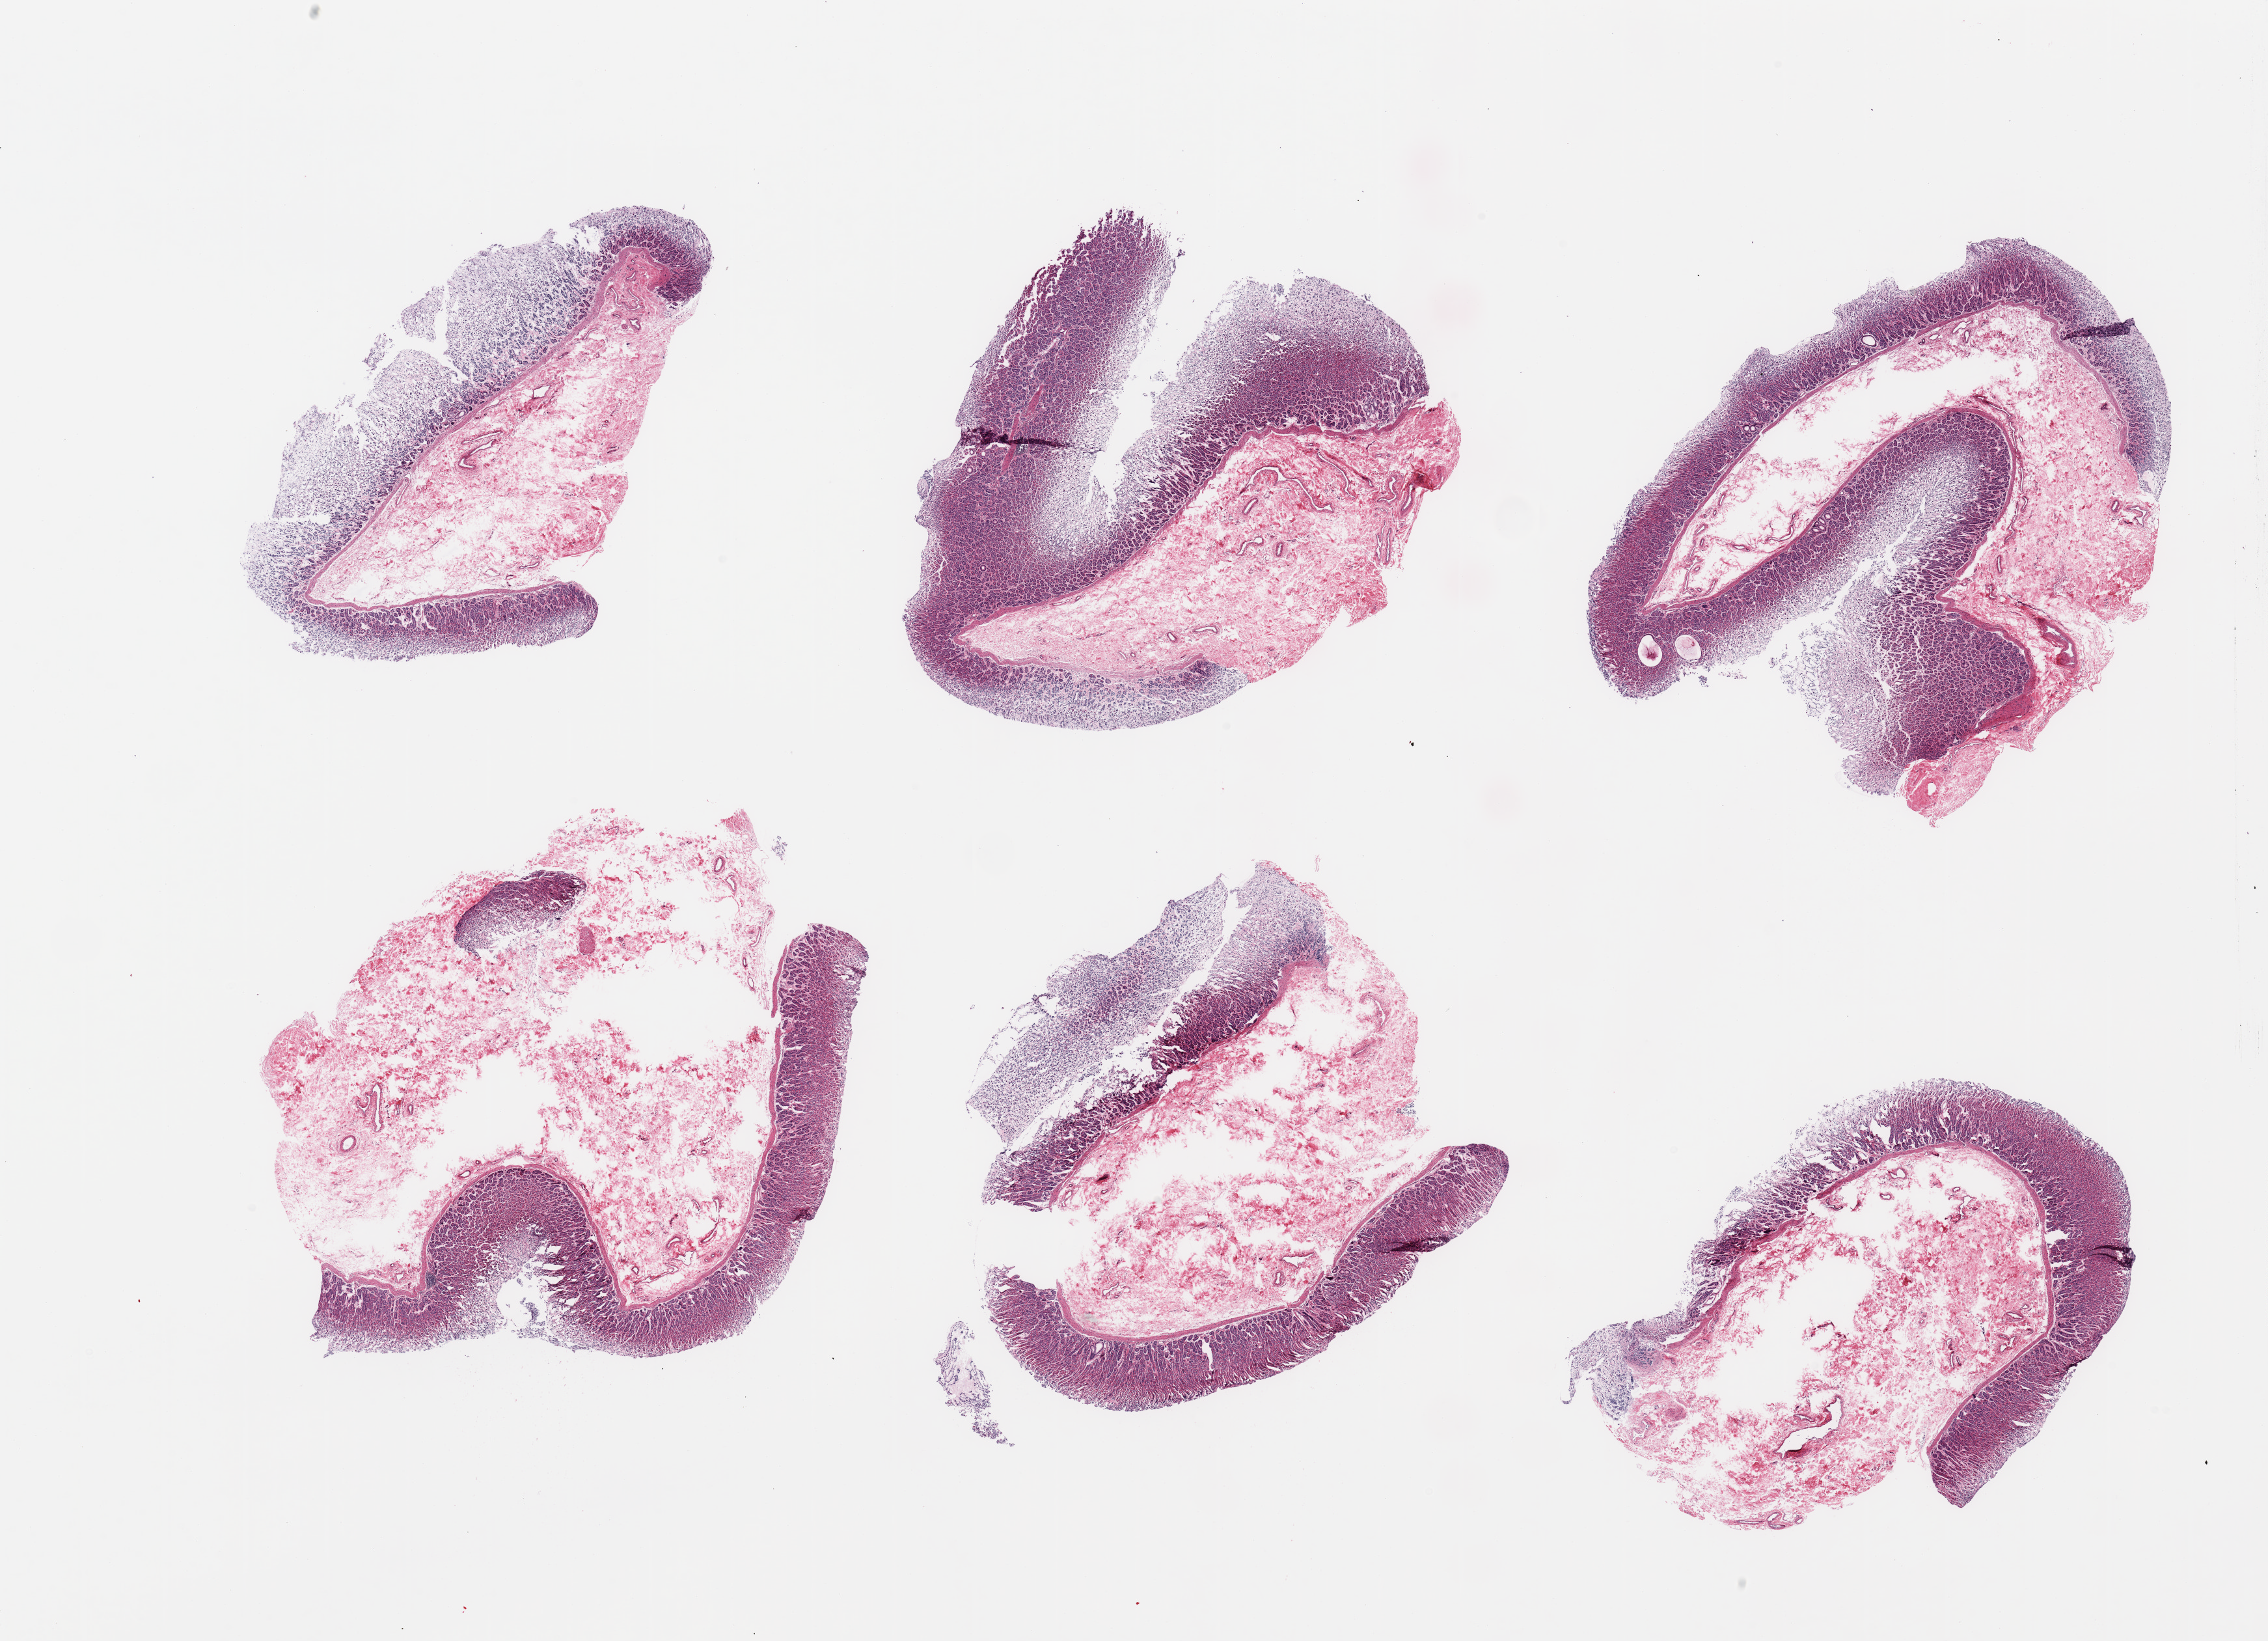
Whole-slide image, H&E stain — shown as a low-resolution overview of the whole scanned area (about 27.6 x 19.9 mm); PAXgene-fixed, paraffin-embedded tissue; sampled site (target tissue): stomach; donor tissue sample. Donor sex: male.
Pathologist's review note for this sample: 6 pieces, target mucosa up to ~1mm, variably preserved.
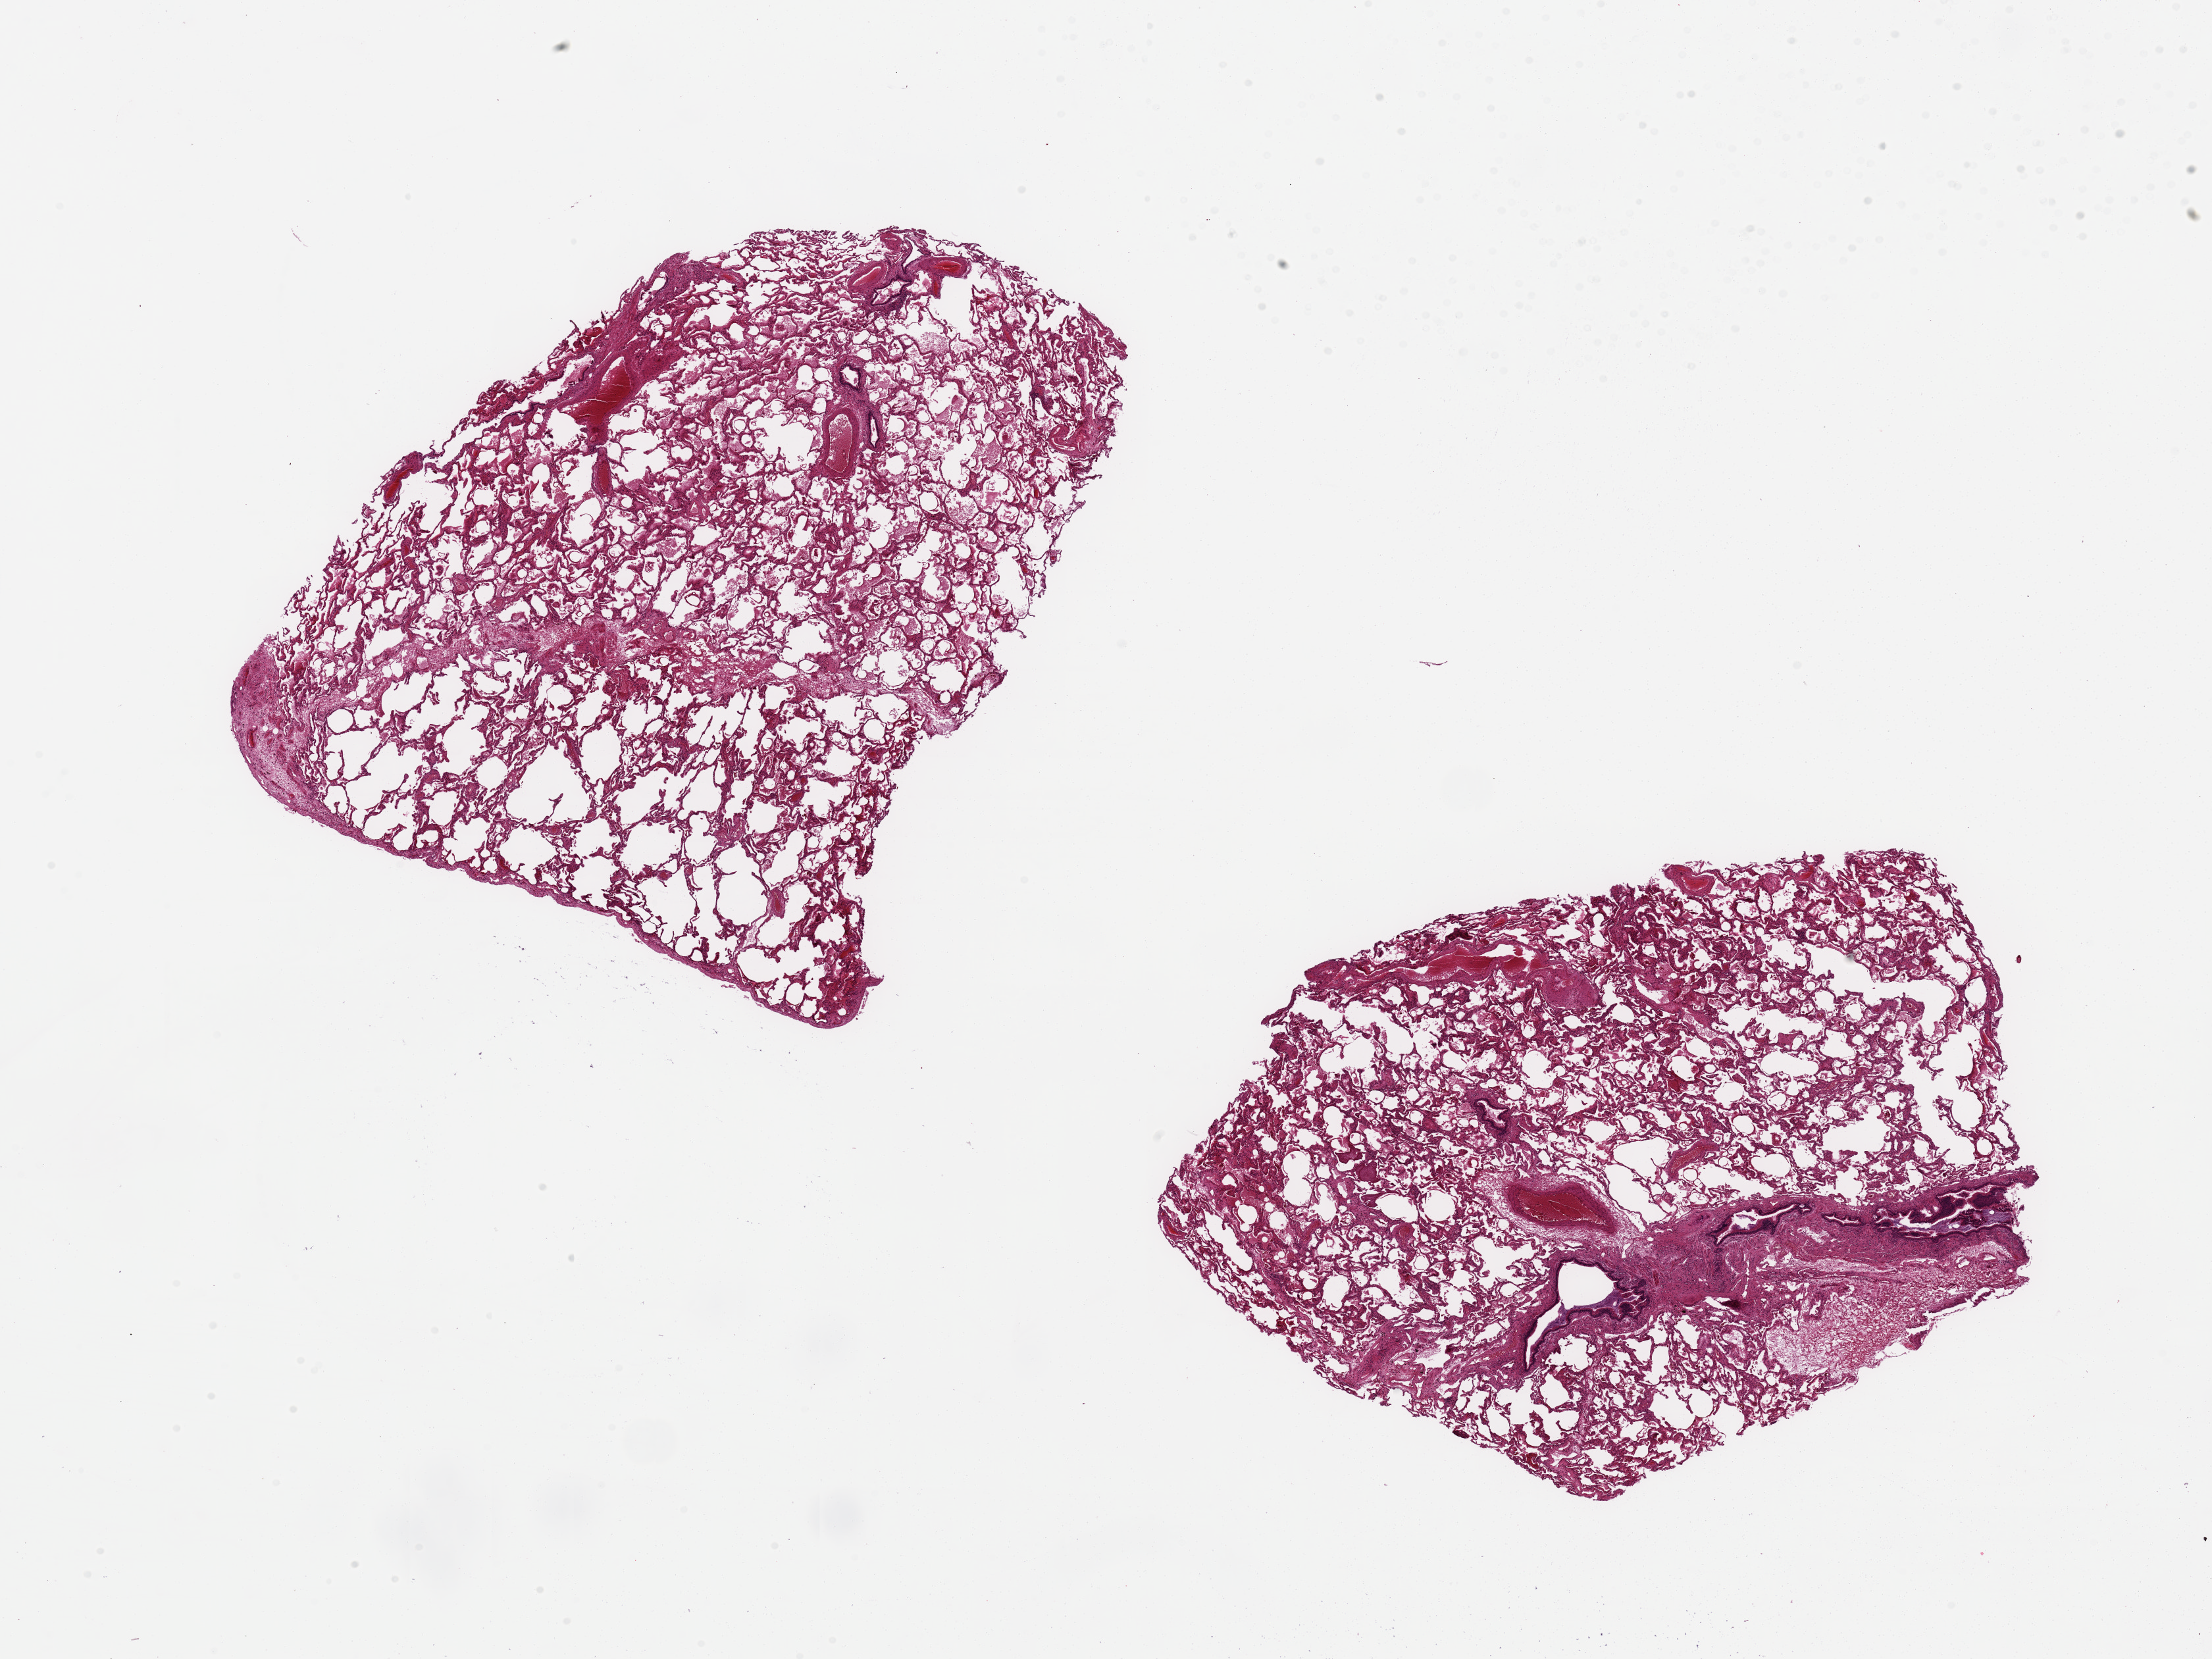
Whole-slide image, haematoxylin and eosin stain — a low-resolution overview of the entire scanned area, about 26.6 x 19.9 mm (from a 20x scan). PAXgene-fixed paraffin-embedded (PFPE) section. Target tissue: lung. Tissue donor sample. Male donor.
- review note (as recorded): 2 ~9x8mm pieces. Mild edema, focal mucus plugging in bronchioles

• • • • •

_The task_
The listing should be transcribed exactly. No picture is to appear in the transcription.

_Response to this exercise_
Whole-slide image, H&E stain — shown as a low-resolution overview of the whole scanned area (about 27.6 x 19.9 mm); PAXgene-fixed, paraffin-embedded tissue; sampled site (target tissue): stomach; donor tissue sample. Donor sex: male.
Pathologist's review note for this sample: 6 pieces, target mucosa up to ~1mm, variably preserved.
Whole-slide image, haematoxylin and eosin stain — a low-resolution overview of the entire scanned area, about 26.6 x 19.9 mm (from a 20x scan). PAXgene-fixed paraffin-embedded (PFPE) section. Target tissue: lung. Tissue donor sample. Male donor.
- review note (as recorded): 2 ~9x8mm pieces. Mild edema, focal mucus plugging in bronchioles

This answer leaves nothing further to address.